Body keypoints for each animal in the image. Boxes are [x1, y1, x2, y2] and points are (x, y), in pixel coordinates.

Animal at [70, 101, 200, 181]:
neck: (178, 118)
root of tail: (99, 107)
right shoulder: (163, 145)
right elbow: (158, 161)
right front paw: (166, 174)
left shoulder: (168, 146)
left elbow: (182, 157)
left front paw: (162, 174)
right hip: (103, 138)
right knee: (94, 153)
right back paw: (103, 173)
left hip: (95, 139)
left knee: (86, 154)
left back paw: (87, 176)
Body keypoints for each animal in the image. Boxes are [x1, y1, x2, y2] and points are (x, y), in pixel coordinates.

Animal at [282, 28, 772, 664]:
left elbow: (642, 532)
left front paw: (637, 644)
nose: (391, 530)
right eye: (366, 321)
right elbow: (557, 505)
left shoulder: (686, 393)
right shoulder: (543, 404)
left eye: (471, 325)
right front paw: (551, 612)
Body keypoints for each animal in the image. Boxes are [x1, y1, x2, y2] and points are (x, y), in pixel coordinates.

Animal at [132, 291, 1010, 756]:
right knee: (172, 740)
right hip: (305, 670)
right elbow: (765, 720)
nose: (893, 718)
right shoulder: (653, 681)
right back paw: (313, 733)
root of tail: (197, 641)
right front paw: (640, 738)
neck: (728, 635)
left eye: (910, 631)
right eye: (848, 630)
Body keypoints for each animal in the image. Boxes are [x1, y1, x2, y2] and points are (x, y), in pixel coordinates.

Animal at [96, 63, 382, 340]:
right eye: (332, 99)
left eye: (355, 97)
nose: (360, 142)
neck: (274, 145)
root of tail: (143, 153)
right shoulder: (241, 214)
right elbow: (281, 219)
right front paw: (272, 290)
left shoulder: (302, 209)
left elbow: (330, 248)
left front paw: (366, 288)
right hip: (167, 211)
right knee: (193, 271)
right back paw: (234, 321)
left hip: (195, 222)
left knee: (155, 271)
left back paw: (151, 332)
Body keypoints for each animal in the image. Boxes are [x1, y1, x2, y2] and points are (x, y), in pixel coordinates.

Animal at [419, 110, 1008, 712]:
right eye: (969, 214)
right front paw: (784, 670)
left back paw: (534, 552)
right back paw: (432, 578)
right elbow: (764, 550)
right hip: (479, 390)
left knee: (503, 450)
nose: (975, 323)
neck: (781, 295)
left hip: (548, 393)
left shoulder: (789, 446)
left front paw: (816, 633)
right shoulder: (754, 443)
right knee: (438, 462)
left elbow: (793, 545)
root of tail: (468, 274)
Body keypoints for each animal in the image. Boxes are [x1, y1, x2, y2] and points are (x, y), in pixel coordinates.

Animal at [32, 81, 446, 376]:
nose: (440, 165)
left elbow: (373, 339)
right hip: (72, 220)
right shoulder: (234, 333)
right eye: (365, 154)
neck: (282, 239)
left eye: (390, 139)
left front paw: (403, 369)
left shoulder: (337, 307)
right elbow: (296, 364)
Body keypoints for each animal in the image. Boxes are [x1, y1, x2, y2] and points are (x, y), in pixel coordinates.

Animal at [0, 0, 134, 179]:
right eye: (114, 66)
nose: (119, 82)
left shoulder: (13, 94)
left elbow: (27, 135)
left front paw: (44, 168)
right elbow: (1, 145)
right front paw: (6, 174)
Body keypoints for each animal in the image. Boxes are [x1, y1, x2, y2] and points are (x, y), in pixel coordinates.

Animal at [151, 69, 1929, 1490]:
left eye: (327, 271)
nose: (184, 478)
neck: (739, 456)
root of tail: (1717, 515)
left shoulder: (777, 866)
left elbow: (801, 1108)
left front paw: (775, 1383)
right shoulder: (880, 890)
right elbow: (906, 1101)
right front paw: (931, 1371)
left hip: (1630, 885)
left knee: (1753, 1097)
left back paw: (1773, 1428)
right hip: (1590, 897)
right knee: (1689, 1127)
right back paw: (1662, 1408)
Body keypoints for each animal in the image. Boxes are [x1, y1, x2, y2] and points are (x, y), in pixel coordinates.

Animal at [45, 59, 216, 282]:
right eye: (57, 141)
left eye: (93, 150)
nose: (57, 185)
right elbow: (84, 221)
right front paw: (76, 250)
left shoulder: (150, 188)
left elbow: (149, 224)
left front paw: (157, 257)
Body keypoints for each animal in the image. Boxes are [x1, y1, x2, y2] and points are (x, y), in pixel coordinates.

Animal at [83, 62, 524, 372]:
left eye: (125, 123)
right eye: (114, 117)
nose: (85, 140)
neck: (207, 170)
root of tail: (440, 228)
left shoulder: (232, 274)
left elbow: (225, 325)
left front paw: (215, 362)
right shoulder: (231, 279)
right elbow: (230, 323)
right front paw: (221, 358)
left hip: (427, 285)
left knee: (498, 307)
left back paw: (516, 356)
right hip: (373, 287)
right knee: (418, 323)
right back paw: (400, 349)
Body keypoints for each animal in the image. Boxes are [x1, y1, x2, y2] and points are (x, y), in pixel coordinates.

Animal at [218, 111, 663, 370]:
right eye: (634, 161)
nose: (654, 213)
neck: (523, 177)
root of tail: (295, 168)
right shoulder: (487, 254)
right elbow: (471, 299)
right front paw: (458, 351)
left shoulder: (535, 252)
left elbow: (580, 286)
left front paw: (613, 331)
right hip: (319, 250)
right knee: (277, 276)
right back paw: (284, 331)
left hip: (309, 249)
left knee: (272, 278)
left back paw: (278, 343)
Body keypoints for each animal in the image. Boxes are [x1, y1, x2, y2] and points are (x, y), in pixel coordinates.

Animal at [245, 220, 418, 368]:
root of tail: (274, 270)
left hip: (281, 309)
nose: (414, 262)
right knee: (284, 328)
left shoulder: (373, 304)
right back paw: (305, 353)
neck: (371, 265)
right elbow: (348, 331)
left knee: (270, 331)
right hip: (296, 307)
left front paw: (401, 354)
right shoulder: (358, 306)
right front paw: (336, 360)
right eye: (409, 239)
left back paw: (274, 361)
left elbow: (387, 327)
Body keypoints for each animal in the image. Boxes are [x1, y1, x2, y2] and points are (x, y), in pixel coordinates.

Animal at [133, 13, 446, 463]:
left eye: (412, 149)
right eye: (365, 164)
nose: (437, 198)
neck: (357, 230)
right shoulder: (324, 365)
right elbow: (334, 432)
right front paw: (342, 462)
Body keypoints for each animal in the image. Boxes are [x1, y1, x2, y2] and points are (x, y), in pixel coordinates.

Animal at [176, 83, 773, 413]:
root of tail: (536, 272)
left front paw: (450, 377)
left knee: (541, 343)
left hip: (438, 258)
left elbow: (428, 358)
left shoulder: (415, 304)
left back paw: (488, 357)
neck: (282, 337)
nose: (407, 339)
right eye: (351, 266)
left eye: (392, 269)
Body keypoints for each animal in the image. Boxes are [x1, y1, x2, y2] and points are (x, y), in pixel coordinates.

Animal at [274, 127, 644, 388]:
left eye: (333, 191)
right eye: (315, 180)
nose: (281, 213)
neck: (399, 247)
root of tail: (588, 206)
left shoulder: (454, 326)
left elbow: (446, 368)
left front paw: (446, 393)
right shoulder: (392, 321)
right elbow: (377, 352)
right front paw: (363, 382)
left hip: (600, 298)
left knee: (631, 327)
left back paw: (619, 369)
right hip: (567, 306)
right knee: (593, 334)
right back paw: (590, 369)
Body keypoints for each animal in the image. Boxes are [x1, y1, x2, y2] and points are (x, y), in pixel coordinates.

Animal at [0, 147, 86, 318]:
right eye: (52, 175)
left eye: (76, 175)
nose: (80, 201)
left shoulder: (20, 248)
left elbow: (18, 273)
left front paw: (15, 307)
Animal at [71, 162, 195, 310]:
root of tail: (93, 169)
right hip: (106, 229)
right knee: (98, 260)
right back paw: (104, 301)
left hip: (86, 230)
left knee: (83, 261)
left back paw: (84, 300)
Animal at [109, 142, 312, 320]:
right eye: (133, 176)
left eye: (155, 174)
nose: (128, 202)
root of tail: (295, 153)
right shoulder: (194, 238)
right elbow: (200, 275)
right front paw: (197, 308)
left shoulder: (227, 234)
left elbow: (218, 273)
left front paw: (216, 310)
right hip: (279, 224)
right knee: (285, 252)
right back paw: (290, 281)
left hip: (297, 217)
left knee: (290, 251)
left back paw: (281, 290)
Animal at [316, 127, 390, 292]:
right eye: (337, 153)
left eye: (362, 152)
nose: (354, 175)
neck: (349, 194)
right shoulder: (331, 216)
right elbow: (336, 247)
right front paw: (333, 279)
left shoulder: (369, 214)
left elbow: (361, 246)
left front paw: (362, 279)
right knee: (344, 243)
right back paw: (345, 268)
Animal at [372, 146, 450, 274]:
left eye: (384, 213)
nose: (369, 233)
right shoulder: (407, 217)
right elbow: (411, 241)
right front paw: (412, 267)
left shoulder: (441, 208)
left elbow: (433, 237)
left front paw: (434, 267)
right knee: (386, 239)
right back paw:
+ + +
What you have to do
Copy each line above containing the string "root".

Response area
root of tail: (99, 107)
root of tail: (197, 641)
root of tail: (143, 153)
root of tail: (468, 274)
root of tail: (1717, 515)
root of tail: (440, 228)
root of tail: (295, 168)
root of tail: (274, 270)
root of tail: (536, 272)
root of tail: (588, 206)
root of tail: (93, 169)
root of tail: (295, 153)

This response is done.